Plain-text document sources -
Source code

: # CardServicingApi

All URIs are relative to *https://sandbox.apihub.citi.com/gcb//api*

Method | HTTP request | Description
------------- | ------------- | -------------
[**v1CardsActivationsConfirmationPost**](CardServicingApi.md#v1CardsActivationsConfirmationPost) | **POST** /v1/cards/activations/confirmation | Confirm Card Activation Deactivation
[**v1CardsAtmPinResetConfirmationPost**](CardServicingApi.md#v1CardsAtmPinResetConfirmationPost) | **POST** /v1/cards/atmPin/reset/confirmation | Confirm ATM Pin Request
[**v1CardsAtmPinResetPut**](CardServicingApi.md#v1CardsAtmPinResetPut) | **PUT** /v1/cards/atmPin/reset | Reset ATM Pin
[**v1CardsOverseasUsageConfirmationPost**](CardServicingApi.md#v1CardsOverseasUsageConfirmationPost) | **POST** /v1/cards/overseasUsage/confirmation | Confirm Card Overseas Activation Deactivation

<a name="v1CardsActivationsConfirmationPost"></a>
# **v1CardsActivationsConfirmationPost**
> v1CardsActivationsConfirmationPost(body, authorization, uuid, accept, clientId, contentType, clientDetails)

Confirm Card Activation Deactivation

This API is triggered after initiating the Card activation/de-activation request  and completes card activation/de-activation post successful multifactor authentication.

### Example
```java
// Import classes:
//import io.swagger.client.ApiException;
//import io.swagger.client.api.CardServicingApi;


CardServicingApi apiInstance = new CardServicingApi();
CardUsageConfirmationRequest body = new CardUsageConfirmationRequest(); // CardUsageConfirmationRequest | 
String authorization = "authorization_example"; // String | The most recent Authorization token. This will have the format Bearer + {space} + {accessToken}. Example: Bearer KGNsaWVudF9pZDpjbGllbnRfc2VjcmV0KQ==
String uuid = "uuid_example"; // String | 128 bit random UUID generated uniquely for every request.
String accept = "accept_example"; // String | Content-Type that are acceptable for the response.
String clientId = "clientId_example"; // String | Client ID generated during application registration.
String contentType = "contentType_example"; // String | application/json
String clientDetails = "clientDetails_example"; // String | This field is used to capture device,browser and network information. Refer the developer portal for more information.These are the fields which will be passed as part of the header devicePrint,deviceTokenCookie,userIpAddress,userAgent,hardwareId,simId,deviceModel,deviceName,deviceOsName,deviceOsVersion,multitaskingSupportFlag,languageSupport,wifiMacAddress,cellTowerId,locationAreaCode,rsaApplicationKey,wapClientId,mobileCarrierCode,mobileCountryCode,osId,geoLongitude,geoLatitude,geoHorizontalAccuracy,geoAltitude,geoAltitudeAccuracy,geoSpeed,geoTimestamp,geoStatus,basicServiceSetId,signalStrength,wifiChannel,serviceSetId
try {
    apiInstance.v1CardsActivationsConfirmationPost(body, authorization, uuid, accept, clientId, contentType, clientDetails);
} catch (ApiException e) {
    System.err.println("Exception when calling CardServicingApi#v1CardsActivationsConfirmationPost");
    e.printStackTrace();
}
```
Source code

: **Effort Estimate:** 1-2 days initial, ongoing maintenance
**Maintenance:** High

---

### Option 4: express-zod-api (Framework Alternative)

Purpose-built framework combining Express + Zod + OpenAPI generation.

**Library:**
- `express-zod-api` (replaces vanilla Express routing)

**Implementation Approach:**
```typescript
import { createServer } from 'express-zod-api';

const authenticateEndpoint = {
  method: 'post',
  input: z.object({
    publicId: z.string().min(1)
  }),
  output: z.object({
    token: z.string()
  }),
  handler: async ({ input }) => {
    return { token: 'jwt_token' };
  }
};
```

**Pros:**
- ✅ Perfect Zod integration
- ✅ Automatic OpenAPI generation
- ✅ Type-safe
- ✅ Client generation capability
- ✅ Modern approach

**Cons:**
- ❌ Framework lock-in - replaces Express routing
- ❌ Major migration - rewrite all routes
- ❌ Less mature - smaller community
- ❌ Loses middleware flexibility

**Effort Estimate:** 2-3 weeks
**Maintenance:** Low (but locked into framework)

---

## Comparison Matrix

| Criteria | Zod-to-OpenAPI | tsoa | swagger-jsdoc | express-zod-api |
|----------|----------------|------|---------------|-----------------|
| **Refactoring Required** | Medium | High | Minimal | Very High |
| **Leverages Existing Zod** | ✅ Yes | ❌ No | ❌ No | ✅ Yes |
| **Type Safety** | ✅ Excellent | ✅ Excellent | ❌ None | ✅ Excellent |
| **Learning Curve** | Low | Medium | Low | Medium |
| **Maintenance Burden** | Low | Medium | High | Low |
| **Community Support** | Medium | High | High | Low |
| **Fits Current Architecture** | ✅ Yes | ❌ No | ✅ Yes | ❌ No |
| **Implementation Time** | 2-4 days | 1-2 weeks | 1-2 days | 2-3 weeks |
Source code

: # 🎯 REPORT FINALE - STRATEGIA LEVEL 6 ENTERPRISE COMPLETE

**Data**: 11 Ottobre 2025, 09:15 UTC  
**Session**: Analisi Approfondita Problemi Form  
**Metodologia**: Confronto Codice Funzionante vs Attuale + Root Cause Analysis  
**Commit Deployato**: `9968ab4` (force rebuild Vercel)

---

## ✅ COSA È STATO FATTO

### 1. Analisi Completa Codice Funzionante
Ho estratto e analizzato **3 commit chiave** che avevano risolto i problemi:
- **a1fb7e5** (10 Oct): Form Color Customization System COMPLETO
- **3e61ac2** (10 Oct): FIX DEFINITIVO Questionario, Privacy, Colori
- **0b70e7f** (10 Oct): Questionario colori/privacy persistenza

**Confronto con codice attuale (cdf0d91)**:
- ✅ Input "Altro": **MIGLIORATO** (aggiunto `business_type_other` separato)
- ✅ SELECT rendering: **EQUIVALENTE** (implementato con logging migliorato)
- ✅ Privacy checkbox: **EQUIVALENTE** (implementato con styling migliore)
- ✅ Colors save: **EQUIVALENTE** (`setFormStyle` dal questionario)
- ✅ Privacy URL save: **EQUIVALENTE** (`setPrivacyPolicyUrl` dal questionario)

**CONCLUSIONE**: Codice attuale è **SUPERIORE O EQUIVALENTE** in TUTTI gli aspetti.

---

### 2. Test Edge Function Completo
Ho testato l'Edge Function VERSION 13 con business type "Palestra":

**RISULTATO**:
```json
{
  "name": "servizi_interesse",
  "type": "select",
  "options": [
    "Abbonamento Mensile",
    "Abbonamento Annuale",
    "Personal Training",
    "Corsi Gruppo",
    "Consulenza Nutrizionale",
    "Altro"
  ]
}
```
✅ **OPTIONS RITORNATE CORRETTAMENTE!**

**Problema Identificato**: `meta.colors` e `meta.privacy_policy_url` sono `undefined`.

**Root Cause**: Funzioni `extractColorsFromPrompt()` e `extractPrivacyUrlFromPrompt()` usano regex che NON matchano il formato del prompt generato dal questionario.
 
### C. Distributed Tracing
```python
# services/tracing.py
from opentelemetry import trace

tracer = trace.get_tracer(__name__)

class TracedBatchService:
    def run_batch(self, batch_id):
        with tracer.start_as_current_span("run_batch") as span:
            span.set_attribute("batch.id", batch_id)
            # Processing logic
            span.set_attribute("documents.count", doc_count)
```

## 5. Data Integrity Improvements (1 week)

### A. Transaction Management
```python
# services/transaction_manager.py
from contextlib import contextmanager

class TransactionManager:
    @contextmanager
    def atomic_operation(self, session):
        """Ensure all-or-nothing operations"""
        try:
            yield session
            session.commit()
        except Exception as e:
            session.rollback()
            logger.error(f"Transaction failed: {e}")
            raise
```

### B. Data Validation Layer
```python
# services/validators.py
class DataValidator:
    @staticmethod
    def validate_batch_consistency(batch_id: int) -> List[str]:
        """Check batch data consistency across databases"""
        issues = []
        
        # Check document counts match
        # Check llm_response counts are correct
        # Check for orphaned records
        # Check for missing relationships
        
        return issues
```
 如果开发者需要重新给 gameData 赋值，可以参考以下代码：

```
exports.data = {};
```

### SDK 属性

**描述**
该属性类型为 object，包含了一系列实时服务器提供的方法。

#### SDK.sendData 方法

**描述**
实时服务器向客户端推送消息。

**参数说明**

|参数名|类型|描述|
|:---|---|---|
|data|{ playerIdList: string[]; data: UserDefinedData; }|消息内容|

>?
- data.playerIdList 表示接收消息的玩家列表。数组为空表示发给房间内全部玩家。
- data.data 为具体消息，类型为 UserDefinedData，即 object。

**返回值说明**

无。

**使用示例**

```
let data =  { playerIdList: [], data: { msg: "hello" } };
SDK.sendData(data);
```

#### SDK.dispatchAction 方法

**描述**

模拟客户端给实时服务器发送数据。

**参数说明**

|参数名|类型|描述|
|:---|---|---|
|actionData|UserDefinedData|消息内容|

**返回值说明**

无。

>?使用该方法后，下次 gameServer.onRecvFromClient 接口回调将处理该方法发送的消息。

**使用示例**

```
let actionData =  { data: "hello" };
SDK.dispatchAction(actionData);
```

Work order - After locating the line with "### Option 4: express-zod-api" above, return that line and every later line through the one with "con codice attuale", word for word and with nothing else.

Your solution -
### Option 4: express-zod-api (Framework Alternative)

Purpose-built framework combining Express + Zod + OpenAPI generation.

**Library:**
- `express-zod-api` (replaces vanilla Express routing)

**Implementation Approach:**
```typescript
import { createServer } from 'express-zod-api';

const authenticateEndpoint = {
  method: 'post',
  input: z.object({
    publicId: z.string().min(1)
  }),
  output: z.object({
    token: z.string()
  }),
  handler: async ({ input }) => {
    return { token: 'jwt_token' };
  }
};
```

**Pros:**
- ✅ Perfect Zod integration
- ✅ Automatic OpenAPI generation
- ✅ Type-safe
- ✅ Client generation capability
- ✅ Modern approach

**Cons:**
- ❌ Framework lock-in - replaces Express routing
- ❌ Major migration - rewrite all routes
- ❌ Less mature - smaller community
- ❌ Loses middleware flexibility

**Effort Estimate:** 2-3 weeks
**Maintenance:** Low (but locked into framework)

---

## Comparison Matrix

| Criteria | Zod-to-OpenAPI | tsoa | swagger-jsdoc | express-zod-api |
|----------|----------------|------|---------------|-----------------|
| **Refactoring Required** | Medium | High | Minimal | Very High |
| **Leverages Existing Zod** | ✅ Yes | ❌ No | ❌ No | ✅ Yes |
| **Type Safety** | ✅ Excellent | ✅ Excellent | ❌ None | ✅ Excellent |
| **Learning Curve** | Low | Medium | Low | Medium |
| **Maintenance Burden** | Low | Medium | High | Low |
| **Community Support** | Medium | High | High | Low |
| **Fits Current Architecture** | ✅ Yes | ❌ No | ✅ Yes | ❌ No |
| **Implementation Time** | 2-4 days | 1-2 weeks | 1-2 days | 2-3 weeks |
Source code

: # 🎯 REPORT FINALE - STRATEGIA LEVEL 6 ENTERPRISE COMPLETE

**Data**: 11 Ottobre 2025, 09:15 UTC  
**Session**: Analisi Approfondita Problemi Form  
**Metodologia**: Confronto Codice Funzionante vs Attuale + Root Cause Analysis  
**Commit Deployato**: `9968ab4` (force rebuild Vercel)

---

## ✅ COSA È STATO FATTO

### 1. Analisi Completa Codice Funzionante
Ho estratto e analizzato **3 commit chiave** che avevano risolto i problemi:
- **a1fb7e5** (10 Oct): Form Color Customization System COMPLETO
- **3e61ac2** (10 Oct): FIX DEFINITIVO Questionario, Privacy, Colori
- **0b70e7f** (10 Oct): Questionario colori/privacy persistenza

**Confronto con codice attuale (cdf0d91)**:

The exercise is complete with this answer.